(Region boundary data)
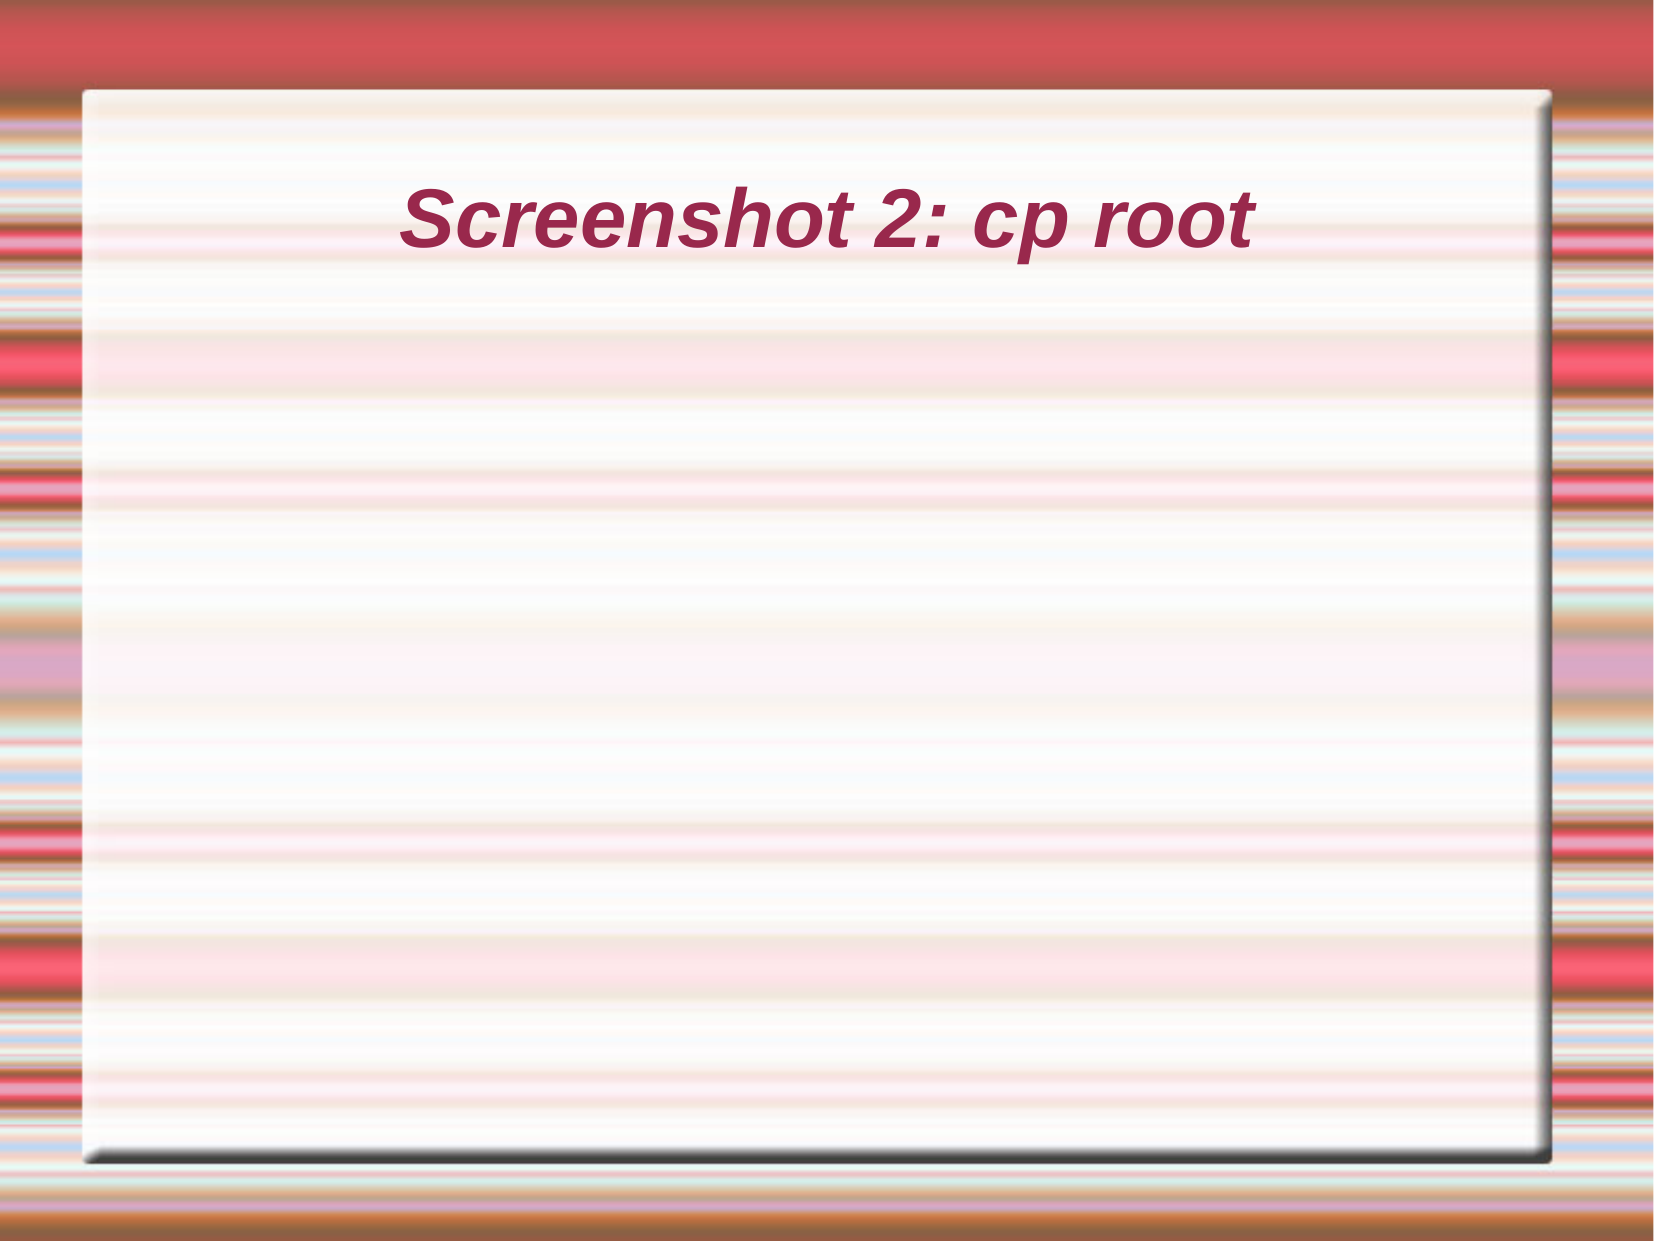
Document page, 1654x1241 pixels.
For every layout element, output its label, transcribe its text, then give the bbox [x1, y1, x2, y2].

picture [0, 0, 1654, 1241]
title Screenshot 2: cp root [121, 114, 1534, 322]
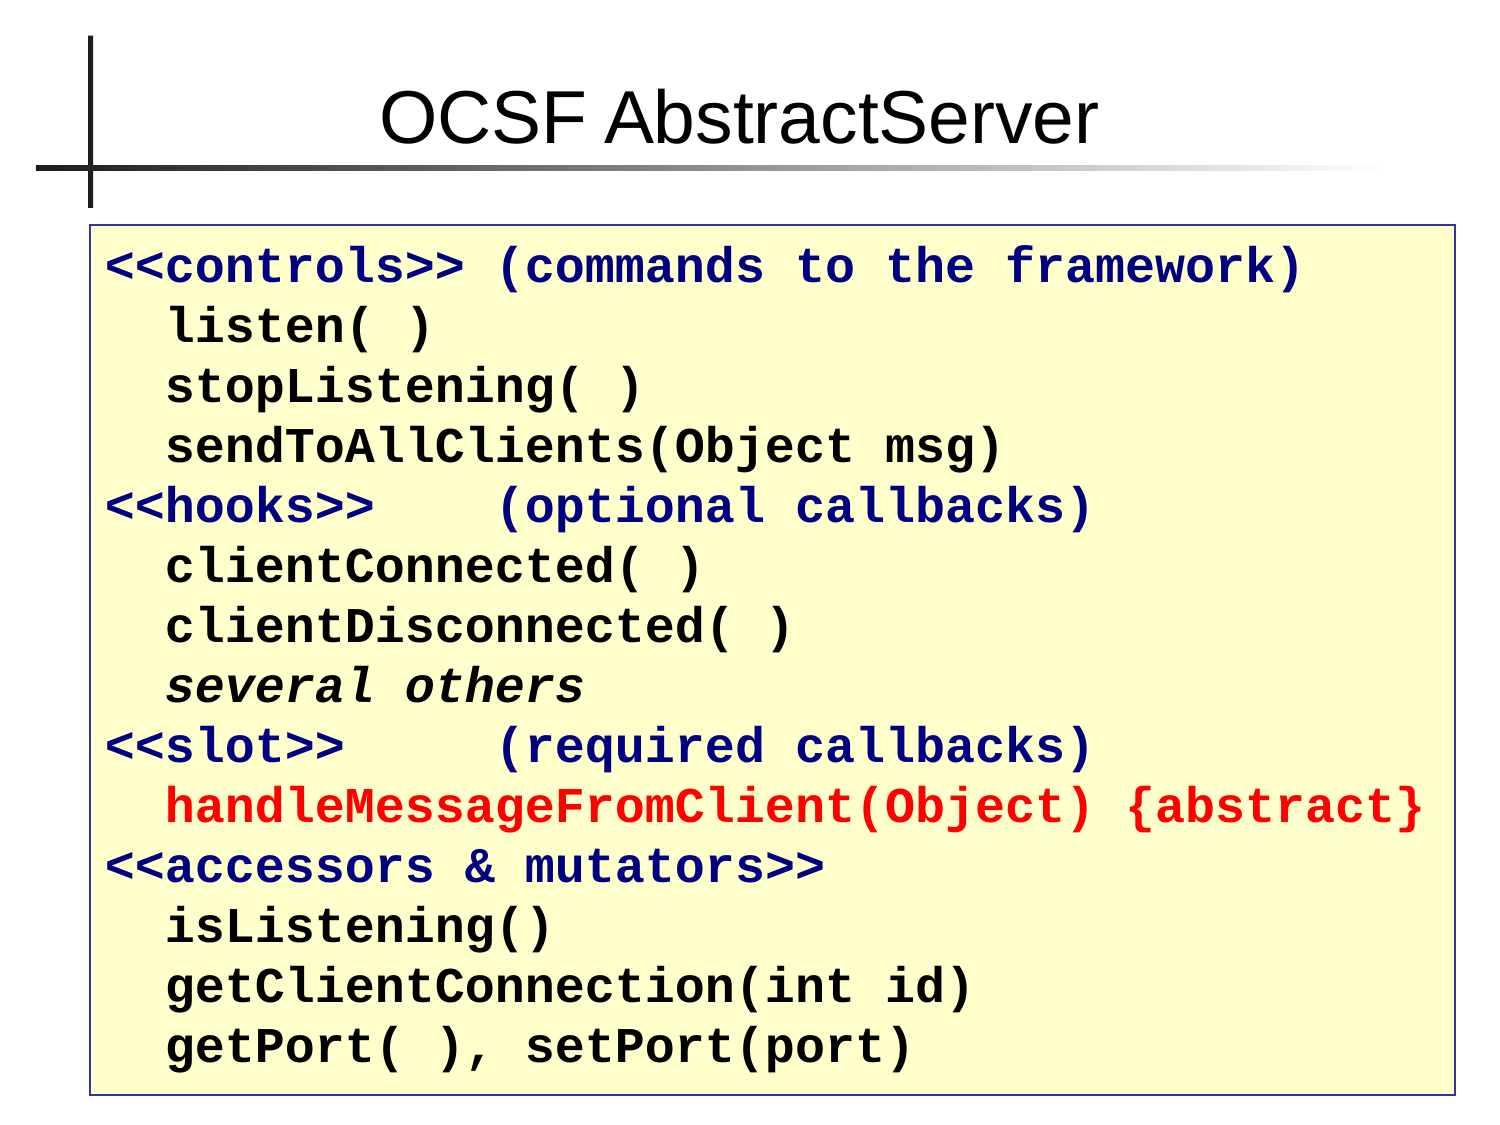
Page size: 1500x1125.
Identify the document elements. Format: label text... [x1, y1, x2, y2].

text_box <<controls>> (commands to the framework) listen( ) stopListening( ) sendToAllClients(Object msg) <<hooks>> (optional callbacks) clientConnected( ) clientDisconnected( ) several others <<slot>> (required callbacks) handleMessageFromClient(Object) {abstract} <<accessors & mutators>> isListening() getClientConnection(int id) getPort( ), setPort(port) [89, 224, 1455, 1095]
text_box OCSF AbstractServer [89, 24, 1390, 166]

> _What to work on_
Rewrite the part that opens with the line containing "Page size: 1500x1125." and closes at the end of the rows, changing "document" to "layout" and leaving everything else as it is.

> _Complete response_
Page size: 1500x1125.
Identify the layout elements. Format: label text... [x1, y1, x2, y2].

text_box <<controls>> (commands to the framework) listen( ) stopListening( ) sendToAllClients(Object msg) <<hooks>> (optional callbacks) clientConnected( ) clientDisconnected( ) several others <<slot>> (required callbacks) handleMessageFromClient(Object) {abstract} <<accessors & mutators>> isListening() getClientConnection(int id) getPort( ), setPort(port) [89, 224, 1455, 1095]
text_box OCSF AbstractServer [89, 24, 1390, 166]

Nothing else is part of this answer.